Sama dengan prinsip sebelumnya, prinsip Precaution in attack dalam NIAC tidak diatur dalam perjanjian internasional. Prinsip precaution in attack dapat ditemukan dalam sejumlah panduan militer sejumlah negara.  (Henckaerts, 2009:56) Penerapan prinsip Precaution in attack dapat dijumpai dalam sejumlah putusan pengadilan internasional, salah satunya adalah dalam putusan ICTY dalam perkara The Prosecutor v Kupresic yang dalam paragraf 535 (b) menyebutkan bahwa "It should also be pointed out that at any rate, even when considered lawful, reprisals are restricted by the obligation to take special precautions before implementing them". ICTY menyebut bahwa dalam situasi apapun walaupun sah untuk membalas tetap berkewajiban untuk mengambil tindakan pencegahan untuk mengurangi korban sebelum menjalankan pembalasan tersebut.
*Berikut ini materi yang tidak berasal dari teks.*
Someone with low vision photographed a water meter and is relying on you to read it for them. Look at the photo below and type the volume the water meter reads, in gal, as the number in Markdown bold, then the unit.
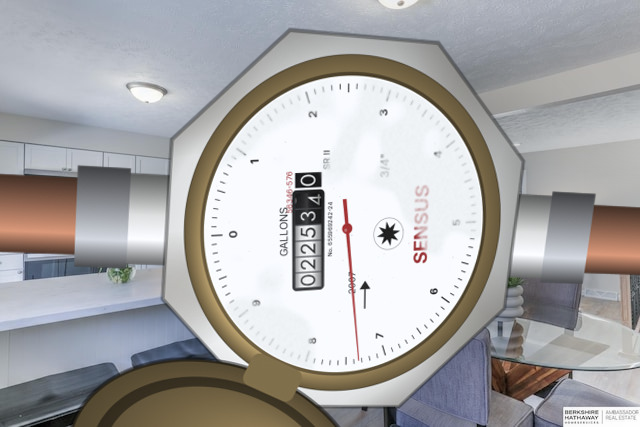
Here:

Prinsip proportionality in attack secara jelas menjelaskan bahwa sebuah serangan tersebut dilarang apabila berpotensi untuk menimbulkan kerugian yang berlebih dibandingkan keuntungan militer yang didapatkan. Untuk dapat memprediksi korban sipil, diperlukan adanya informasi yang cukup terkait target militer agar dapat melakukan evaluasi terhadap keseimbangan korban dengan keuntungan militer. (Brown, 1976:145) Dalam tragedi Haiti, pemerintah menggunakan sebuah drone dengan peledak hanya untuk seorang target militer (King Djouma), apabila dibandingkan maka terdapat 18 korban sipil yang meninggal untuk eksekusi satu orang target militer (dapat dianggap sebagai satu keuntungan militer), melalui serangan tersebut dapat terlihat Pemerintah Haiti tidak menerapkan prinsip proportionality in attack. Selain itu terdapat opsi serangan lain untuk dapat eksekusi seorang target militer tanpa menggunakan kamikaze drone seperti penggunaan senjata yang presisi guna meminimalkan korban sipil untuk seorang target tunggal.
Prinsip precaution in attack menjelaskan bahwa diperlukannya tindakan pencegahan guna mengurangi korban sipil dan kerusakan pada area serangan. Pada tragedi Haiti, serangan dilakukan pada pesta ulang tahun King Djouma di jalan Simon Pele, Cite Soleil, Port au Prince, Haiti. (Robles,2025) Serangan tersebut dillakukan pada area pemukiman warga sipil, serangan pada wilayah pemukiman memiliki kesulitan untuk memisahkan operasi militer dan targetnya dengan wilayah sipil akibat kepadatan pemukiman sehingga meningkatkan potensi korban sipil. (Jensen, 2016:149) Melihat serangan menggunakan drone pada saat pesta tersebut dilaksanakan dapat terlihat tidak adanya upaya pencegahan guna mengurangi korban sipil yang dilakukan oleh Pemerintah Haiti selayaknya evakuasi penduduk sipil. Apabila menerapkan prinsip precaution in attack, maka pemilihan waktu serangan bisa saja dilancarkan setelah pesta selesai ataupun dapat dilancarkan pada saat King Djouma tidak berada di tengah-tengah warga sipil.
Dengan demikian, dapat terlihat Pemerintah Haiti tidak menerapkan prinsip  proportionality in attack dan precaution in attack yang berakhir pada tewasnya sejumlah warga sipil dalam upaya eksekusi target militer yaitu King Djouma. Sebagai solusi diperlukannya adanya investigasi dilakukan oleh Human Rights Council (HRC) atas dugaan pelanggaran hukum humaniter dan pelanggaran HAM yang dilakukan oleh Pemerintah Haiti. Selain itu diperlukannya dorongan agar Pemerintah Haiti dapat mentaati peraturan hukum humaniter internasional dalam situasi NIAC.